There has been massive lobbying by “rightsholders” against reform of content-mining. This includes FUD that (a) mining will break servers [4] (b) there is no demand [5] (c) you need publisher APIs [6] (d) only experts can do it [7]. (e) we will use this to steal content [8]. This is an asymmetric battle. I have watched the lobbyists spend millions on lobbying for watering down of Julia Reda’s EP proposals, and diluting and delaying any reform from the Commission. To redress the balance I’ll offer to come to Brussels and demonstrate on my (or your) laptop the value of ContentMining (TDM) for Open Science.
Peter Murray-Rust
Reader Emeritus, University of Cambridge
[2] This video is shot in real time (5mins) demonstrating that any citizen can access knowledge on that timescale.
[3] A Dutch statistician (Chris Hartgerink) was mining the literature to detect scientific malpractice, and both Wiley and Elsevier wrote to the University of Tilburg (NL) to get his research stopped. The University complied with the publishers without any public comment.
[4] In Cambridge I can mine the whole daily scientific literature on my laptop in an hour. This is probably less than one millionth of the daily accesses made by other subscribers. And if there is a trusted cache, as suggested in the recent French proposals, then there is no problem of overload.
[5] Publishers have made this so difficult that no one asks. ( where I chronicle 5 wasted years trying to get anything from Elsevier).
[6] Our software can scrape publisher sites directly.
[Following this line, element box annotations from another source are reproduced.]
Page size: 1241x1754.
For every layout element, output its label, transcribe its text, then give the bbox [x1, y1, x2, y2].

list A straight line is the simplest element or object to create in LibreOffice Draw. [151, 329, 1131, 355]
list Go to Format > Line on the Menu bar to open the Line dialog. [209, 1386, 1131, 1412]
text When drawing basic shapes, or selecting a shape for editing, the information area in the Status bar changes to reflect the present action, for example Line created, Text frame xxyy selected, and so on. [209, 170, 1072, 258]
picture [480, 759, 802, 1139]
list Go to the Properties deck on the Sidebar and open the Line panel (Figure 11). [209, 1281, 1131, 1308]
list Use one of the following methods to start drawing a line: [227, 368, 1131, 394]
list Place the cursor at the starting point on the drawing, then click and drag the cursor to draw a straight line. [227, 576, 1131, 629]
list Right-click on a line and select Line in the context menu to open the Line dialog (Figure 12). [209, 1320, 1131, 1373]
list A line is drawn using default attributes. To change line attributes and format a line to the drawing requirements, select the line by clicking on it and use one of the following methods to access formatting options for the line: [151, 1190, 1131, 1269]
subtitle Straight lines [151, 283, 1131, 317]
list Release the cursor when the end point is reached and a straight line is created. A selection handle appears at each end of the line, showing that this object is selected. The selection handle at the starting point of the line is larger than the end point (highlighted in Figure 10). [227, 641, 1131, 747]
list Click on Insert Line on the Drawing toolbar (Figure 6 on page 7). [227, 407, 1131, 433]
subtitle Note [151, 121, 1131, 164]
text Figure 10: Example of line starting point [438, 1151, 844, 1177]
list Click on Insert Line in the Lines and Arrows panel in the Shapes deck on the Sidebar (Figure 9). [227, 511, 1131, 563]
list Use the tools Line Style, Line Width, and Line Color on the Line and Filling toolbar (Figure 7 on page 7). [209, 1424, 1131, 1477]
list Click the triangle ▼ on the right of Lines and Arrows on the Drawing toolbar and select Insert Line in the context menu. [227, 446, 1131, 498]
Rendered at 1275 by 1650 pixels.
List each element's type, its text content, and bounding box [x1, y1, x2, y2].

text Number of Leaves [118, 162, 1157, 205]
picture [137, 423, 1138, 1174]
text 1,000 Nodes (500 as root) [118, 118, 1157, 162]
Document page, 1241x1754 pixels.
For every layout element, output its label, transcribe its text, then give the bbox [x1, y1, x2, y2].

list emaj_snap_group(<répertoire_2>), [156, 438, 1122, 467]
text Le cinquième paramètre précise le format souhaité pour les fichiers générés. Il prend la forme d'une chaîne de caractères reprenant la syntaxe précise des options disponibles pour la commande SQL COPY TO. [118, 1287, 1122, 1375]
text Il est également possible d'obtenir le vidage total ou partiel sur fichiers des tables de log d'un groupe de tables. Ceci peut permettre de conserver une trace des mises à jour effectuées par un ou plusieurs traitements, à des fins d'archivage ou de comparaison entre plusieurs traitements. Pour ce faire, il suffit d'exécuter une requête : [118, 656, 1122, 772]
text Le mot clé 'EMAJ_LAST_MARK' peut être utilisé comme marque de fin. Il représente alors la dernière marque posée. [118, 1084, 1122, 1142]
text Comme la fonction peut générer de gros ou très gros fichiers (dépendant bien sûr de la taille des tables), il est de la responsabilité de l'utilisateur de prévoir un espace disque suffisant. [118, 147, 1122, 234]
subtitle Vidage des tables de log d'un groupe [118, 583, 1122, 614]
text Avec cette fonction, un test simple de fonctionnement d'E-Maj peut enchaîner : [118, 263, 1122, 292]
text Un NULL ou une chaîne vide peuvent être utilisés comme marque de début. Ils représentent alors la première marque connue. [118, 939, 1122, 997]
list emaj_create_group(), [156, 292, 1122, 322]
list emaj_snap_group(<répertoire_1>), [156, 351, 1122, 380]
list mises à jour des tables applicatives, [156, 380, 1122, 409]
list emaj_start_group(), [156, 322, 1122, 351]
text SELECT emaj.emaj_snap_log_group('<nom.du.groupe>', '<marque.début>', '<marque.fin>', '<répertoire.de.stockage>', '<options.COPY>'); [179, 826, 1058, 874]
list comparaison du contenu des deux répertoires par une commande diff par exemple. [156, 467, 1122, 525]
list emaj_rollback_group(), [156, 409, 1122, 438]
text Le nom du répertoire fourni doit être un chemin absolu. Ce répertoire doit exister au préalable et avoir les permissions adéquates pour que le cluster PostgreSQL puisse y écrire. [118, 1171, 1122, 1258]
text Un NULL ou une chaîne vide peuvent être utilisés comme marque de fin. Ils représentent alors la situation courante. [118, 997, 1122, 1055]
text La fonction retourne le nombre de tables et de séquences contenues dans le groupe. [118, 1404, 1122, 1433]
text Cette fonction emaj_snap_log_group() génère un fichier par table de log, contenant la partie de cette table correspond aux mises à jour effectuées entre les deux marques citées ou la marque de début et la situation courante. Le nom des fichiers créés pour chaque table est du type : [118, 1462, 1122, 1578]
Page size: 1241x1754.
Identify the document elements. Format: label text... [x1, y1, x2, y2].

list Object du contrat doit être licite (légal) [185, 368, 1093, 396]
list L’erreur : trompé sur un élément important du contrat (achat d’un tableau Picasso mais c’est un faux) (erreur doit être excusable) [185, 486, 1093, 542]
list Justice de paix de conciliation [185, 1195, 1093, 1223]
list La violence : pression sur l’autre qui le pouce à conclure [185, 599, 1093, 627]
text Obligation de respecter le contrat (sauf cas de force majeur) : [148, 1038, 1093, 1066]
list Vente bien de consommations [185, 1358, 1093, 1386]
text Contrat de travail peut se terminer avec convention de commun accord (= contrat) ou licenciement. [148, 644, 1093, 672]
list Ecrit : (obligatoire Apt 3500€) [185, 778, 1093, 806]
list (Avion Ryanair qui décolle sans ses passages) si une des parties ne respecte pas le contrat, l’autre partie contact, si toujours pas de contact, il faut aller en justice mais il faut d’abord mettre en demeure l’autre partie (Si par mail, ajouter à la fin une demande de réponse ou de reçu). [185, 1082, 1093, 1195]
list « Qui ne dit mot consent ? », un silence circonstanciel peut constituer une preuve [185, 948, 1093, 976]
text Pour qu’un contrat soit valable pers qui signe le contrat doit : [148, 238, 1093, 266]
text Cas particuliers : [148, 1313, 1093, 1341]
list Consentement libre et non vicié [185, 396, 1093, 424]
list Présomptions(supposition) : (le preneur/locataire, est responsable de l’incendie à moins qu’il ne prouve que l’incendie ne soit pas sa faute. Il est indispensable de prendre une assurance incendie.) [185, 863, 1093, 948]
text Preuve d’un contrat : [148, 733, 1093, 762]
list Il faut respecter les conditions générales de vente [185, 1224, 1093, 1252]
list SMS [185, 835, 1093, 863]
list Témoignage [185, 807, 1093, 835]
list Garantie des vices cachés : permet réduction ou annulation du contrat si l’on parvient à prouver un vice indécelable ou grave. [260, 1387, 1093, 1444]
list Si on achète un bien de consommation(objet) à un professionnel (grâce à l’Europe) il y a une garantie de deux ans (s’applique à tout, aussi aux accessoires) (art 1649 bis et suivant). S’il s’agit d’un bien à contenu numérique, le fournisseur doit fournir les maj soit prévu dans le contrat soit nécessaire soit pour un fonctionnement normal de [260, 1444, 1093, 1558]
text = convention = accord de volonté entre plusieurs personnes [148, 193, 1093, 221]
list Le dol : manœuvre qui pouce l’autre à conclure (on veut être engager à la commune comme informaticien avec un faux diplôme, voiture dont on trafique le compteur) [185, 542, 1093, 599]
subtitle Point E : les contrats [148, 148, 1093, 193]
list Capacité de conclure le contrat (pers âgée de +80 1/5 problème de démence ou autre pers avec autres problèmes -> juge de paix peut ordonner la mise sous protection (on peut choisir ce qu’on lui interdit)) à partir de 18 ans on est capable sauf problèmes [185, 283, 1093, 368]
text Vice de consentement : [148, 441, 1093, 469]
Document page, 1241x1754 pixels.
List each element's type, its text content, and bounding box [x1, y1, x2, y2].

And without external regulation I don’t trust any company to respect my privacy, nor to control the view presented through an API.
[7] We shall make our (Open) software available to MEP Julia Reda and we’d be delighted if you and other Commision staff wish to use it to see how easy it is.
[8] I am a responsible citizen and have no intention of making copyrighted content available illegally. I coined the slogan “The Right to Read is the Right to Mine”. Yet I and others have been branded as potential thieves.